My kids play contact sports. After all the news about how repeated concussions might cause permanent brain damage, I’m worried. Do doctors understand why the brain damage occurs and how to prevent it?

DEAR READER:

People have known for a long time that boxers could develop difficulty with thinking, remembering, balance and mood following the end of their careers. The term “punch-drunk” was often used. After all, they’re getting hit in the head constantly and are often knocked unconscious.

The revelation that people in contact sports who suffer less frequent head injuries can also develop similar problems has surprised many people. Indeed, the National Football League is supporting research — including here at Harvard — to find out what’s going on.

Traumatic brain injury (TBI) occurs in about 2.5 million people annually in the United States. Moderate to severe TBI — such as occurs during war or in major auto accidents — can lead to the permanent brain damage called chronic traumatic encephalopathy (CTE). That’s no surprise.
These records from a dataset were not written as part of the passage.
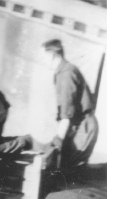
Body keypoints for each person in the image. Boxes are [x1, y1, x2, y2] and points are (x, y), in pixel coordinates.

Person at [40, 39, 99, 170]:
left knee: (65, 172)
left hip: (83, 128)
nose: (42, 60)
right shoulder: (63, 72)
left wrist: (57, 144)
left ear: (52, 55)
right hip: (78, 127)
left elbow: (66, 117)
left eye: (43, 56)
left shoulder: (67, 74)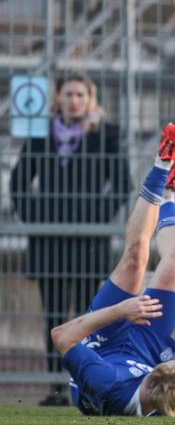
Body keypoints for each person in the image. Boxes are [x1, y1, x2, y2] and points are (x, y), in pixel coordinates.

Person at [51, 123, 175, 416]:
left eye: (174, 360)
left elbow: (61, 337)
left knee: (136, 259)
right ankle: (168, 192)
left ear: (156, 373)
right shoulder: (173, 400)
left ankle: (161, 163)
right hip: (144, 348)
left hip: (101, 343)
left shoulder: (107, 384)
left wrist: (121, 310)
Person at [10, 73, 131, 406]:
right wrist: (37, 217)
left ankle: (87, 386)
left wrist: (94, 218)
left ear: (89, 99)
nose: (74, 100)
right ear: (58, 99)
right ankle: (56, 386)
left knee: (89, 314)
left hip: (89, 240)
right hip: (49, 238)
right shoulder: (40, 136)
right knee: (53, 314)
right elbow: (19, 181)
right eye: (68, 94)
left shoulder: (107, 134)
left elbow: (121, 184)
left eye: (80, 94)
What has been a surprise is that repeated mild TBI (such as can occur in athletes) also can lead to CTE.

When doctors look through a microscope at the brain of someone with CTE, they see scattered throughout the brain something called “neurofibrillary tangles.” These tangles also are seen in Alzheimer’s disease. However, they are not seen in the brains of people who have recently had TBI.

The tangles are made up of tau protein (also seen in Alzheimer’s disease and some other dementias). Scientists who were studying the results of TBI in mice recently reported a potentially important result. They found that TBI promptly causes the brain to produce a pathologic form of tau protein (I’ll call it “bad tau”). This type of tau protein kills some brain cells and does so quite quickly following the injury.
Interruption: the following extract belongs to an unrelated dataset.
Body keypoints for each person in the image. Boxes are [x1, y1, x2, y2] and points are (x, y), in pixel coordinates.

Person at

Worse, this injury to some brain cells slowly leads to the death of nearby brain cells — which leads to the death of other nearby brain cells. In other words, a vicious cycle develops that leads to a spreading wave of dying brain cells.

Having pointed the finger at “bad tau,” the scientists experimented with ways to block its ability to kill brain cells. They created what is called a monoclonal antibody that recognizes and attaches itself to bad tau. To their delight, they found that the antibody blocked the ability of bad tau to kill brain cells in the laboratory. More remarkable, when they injected the antibody into living mice following TBI, it protected against the death of brain cells. In tests of memory and thinking, the mice treated with the antibody did far better than those not treated.
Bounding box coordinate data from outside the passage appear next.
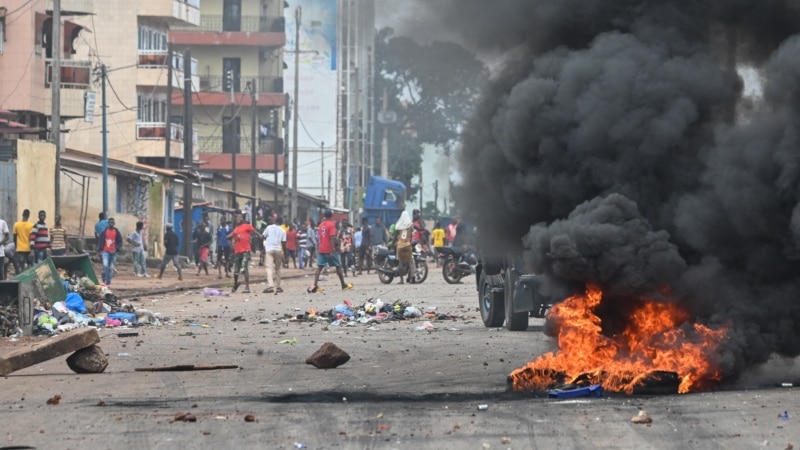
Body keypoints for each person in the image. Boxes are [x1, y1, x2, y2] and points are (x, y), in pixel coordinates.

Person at [309, 209, 353, 293]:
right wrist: (332, 250)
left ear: (324, 216)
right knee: (338, 266)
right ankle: (343, 284)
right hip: (329, 249)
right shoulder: (331, 225)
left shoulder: (321, 225)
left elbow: (320, 237)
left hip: (321, 248)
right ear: (331, 216)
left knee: (319, 267)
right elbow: (332, 238)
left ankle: (315, 285)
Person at [227, 213, 260, 293]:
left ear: (243, 219)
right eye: (237, 217)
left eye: (240, 217)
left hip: (245, 250)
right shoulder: (236, 229)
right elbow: (229, 236)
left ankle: (247, 287)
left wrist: (259, 235)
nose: (238, 219)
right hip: (237, 251)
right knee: (236, 270)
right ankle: (235, 284)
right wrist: (230, 237)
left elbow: (254, 231)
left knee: (244, 268)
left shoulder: (247, 226)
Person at [261, 215, 286, 294]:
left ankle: (270, 286)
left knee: (269, 268)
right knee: (278, 269)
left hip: (269, 249)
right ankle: (278, 286)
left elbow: (263, 236)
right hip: (278, 250)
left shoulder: (269, 227)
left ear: (275, 221)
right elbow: (284, 243)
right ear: (281, 223)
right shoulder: (283, 230)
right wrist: (284, 254)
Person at [97, 217, 123, 286]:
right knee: (105, 266)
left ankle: (108, 282)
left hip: (113, 253)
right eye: (110, 222)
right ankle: (103, 279)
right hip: (105, 251)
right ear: (108, 223)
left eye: (112, 223)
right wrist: (99, 250)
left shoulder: (116, 232)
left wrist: (116, 249)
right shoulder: (105, 232)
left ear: (114, 224)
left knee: (111, 268)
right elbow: (100, 241)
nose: (111, 224)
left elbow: (120, 242)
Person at [394, 211, 415, 284]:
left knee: (400, 263)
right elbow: (412, 233)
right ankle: (413, 277)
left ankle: (401, 280)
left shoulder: (399, 225)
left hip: (400, 246)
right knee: (410, 261)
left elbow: (395, 235)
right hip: (407, 245)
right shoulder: (410, 225)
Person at [0, 215, 8, 280]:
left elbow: (7, 237)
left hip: (0, 253)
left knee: (0, 272)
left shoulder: (3, 223)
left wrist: (0, 243)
It has not yet been proven that TBI produces the same changes in the human brain. Nor do we know if the same type of antibody might protect humans suffering from TBI from permanent brain damage. But studies in mice often forecast what will be true in humans.

Only a few years after discovering CTE, we may have learned what causes it and even how to prevent it. Only through support of research can we solve medical problems.